[Saved data entries]
=-=-=
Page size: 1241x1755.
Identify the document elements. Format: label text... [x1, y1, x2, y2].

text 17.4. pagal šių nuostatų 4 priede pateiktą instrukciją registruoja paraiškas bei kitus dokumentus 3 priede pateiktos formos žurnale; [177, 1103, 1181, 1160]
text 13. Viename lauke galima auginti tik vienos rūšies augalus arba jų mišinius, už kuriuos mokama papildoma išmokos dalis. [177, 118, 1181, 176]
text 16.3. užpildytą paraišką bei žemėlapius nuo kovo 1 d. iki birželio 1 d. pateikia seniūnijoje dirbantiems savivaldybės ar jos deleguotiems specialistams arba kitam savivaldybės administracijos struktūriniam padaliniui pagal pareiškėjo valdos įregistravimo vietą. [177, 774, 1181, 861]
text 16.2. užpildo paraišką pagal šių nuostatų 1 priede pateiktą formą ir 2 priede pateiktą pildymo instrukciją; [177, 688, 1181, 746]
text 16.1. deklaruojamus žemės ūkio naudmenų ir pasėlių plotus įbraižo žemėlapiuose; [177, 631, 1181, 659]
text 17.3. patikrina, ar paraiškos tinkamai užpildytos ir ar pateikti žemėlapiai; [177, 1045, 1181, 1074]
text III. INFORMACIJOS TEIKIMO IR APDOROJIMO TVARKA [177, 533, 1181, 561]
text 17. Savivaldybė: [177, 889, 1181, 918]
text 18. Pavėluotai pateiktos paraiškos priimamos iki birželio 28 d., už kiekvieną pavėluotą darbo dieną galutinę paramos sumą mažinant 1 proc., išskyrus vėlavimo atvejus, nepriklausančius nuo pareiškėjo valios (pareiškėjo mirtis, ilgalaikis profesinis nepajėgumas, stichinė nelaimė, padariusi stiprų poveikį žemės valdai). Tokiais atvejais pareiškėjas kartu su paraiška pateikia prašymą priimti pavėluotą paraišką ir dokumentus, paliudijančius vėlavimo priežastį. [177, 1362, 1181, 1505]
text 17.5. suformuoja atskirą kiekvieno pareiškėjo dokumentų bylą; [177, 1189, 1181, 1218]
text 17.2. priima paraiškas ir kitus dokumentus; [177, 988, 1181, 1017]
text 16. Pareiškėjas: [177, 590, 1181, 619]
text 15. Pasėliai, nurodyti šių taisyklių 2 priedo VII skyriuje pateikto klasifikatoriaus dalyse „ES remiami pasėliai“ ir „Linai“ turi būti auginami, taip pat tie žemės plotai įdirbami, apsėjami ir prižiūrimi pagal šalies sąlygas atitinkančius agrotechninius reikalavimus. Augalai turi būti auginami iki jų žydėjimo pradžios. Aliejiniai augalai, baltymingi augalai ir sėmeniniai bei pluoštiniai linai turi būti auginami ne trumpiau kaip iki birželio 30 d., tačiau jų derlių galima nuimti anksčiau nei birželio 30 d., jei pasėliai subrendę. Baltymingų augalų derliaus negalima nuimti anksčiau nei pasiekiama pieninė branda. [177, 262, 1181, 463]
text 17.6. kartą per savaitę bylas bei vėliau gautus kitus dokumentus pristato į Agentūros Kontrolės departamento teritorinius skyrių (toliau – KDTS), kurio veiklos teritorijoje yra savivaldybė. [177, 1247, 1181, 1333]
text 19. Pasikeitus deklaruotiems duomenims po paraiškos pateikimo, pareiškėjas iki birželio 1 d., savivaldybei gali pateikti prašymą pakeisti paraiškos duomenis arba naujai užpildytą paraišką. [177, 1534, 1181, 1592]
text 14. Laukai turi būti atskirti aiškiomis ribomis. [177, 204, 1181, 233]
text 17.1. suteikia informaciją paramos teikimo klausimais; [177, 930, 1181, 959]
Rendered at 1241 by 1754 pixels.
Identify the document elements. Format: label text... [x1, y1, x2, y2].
=-=-=
> **Exercise details**: Copy every line above without changing a single character.

> **Correct response**:
Page size: 1241x1755.
Identify the document elements. Format: label text... [x1, y1, x2, y2].

text 17.4. pagal šių nuostatų 4 priede pateiktą instrukciją registruoja paraiškas bei kitus dokumentus 3 priede pateiktos formos žurnale; [177, 1103, 1181, 1160]
text 13. Viename lauke galima auginti tik vienos rūšies augalus arba jų mišinius, už kuriuos mokama papildoma išmokos dalis. [177, 118, 1181, 176]
text 16.3. užpildytą paraišką bei žemėlapius nuo kovo 1 d. iki birželio 1 d. pateikia seniūnijoje dirbantiems savivaldybės ar jos deleguotiems specialistams arba kitam savivaldybės administracijos struktūriniam padaliniui pagal pareiškėjo valdos įregistravimo vietą. [177, 774, 1181, 861]
text 16.2. užpildo paraišką pagal šių nuostatų 1 priede pateiktą formą ir 2 priede pateiktą pildymo instrukciją; [177, 688, 1181, 746]
text 16.1. deklaruojamus žemės ūkio naudmenų ir pasėlių plotus įbraižo žemėlapiuose; [177, 631, 1181, 659]
text 17.3. patikrina, ar paraiškos tinkamai užpildytos ir ar pateikti žemėlapiai; [177, 1045, 1181, 1074]
text III. INFORMACIJOS TEIKIMO IR APDOROJIMO TVARKA [177, 533, 1181, 561]
text 17. Savivaldybė: [177, 889, 1181, 918]
text 18. Pavėluotai pateiktos paraiškos priimamos iki birželio 28 d., už kiekvieną pavėluotą darbo dieną galutinę paramos sumą mažinant 1 proc., išskyrus vėlavimo atvejus, nepriklausančius nuo pareiškėjo valios (pareiškėjo mirtis, ilgalaikis profesinis nepajėgumas, stichinė nelaimė, padariusi stiprų poveikį žemės valdai). Tokiais atvejais pareiškėjas kartu su paraiška pateikia prašymą priimti pavėluotą paraišką ir dokumentus, paliudijančius vėlavimo priežastį. [177, 1362, 1181, 1505]
text 17.5. suformuoja atskirą kiekvieno pareiškėjo dokumentų bylą; [177, 1189, 1181, 1218]
text 17.2. priima paraiškas ir kitus dokumentus; [177, 988, 1181, 1017]
text 16. Pareiškėjas: [177, 590, 1181, 619]
text 15. Pasėliai, nurodyti šių taisyklių 2 priedo VII skyriuje pateikto klasifikatoriaus dalyse „ES remiami pasėliai“ ir „Linai“ turi būti auginami, taip pat tie žemės plotai įdirbami, apsėjami ir prižiūrimi pagal šalies sąlygas atitinkančius agrotechninius reikalavimus. Augalai turi būti auginami iki jų žydėjimo pradžios. Aliejiniai augalai, baltymingi augalai ir sėmeniniai bei pluoštiniai linai turi būti auginami ne trumpiau kaip iki birželio 30 d., tačiau jų derlių galima nuimti anksčiau nei birželio 30 d., jei pasėliai subrendę. Baltymingų augalų derliaus negalima nuimti anksčiau nei pasiekiama pieninė branda. [177, 262, 1181, 463]
text 17.6. kartą per savaitę bylas bei vėliau gautus kitus dokumentus pristato į Agentūros Kontrolės departamento teritorinius skyrių (toliau – KDTS), kurio veiklos teritorijoje yra savivaldybė. [177, 1247, 1181, 1333]
text 19. Pasikeitus deklaruotiems duomenims po paraiškos pateikimo, pareiškėjas iki birželio 1 d., savivaldybei gali pateikti prašymą pakeisti paraiškos duomenis arba naujai užpildytą paraišką. [177, 1534, 1181, 1592]
text 14. Laukai turi būti atskirti aiškiomis ribomis. [177, 204, 1181, 233]
text 17.1. suteikia informaciją paramos teikimo klausimais; [177, 930, 1181, 959]
Rendered at 1241 by 1754 pixels.
Identify the document elements. Format: label text... [x1, y1, x2, y2].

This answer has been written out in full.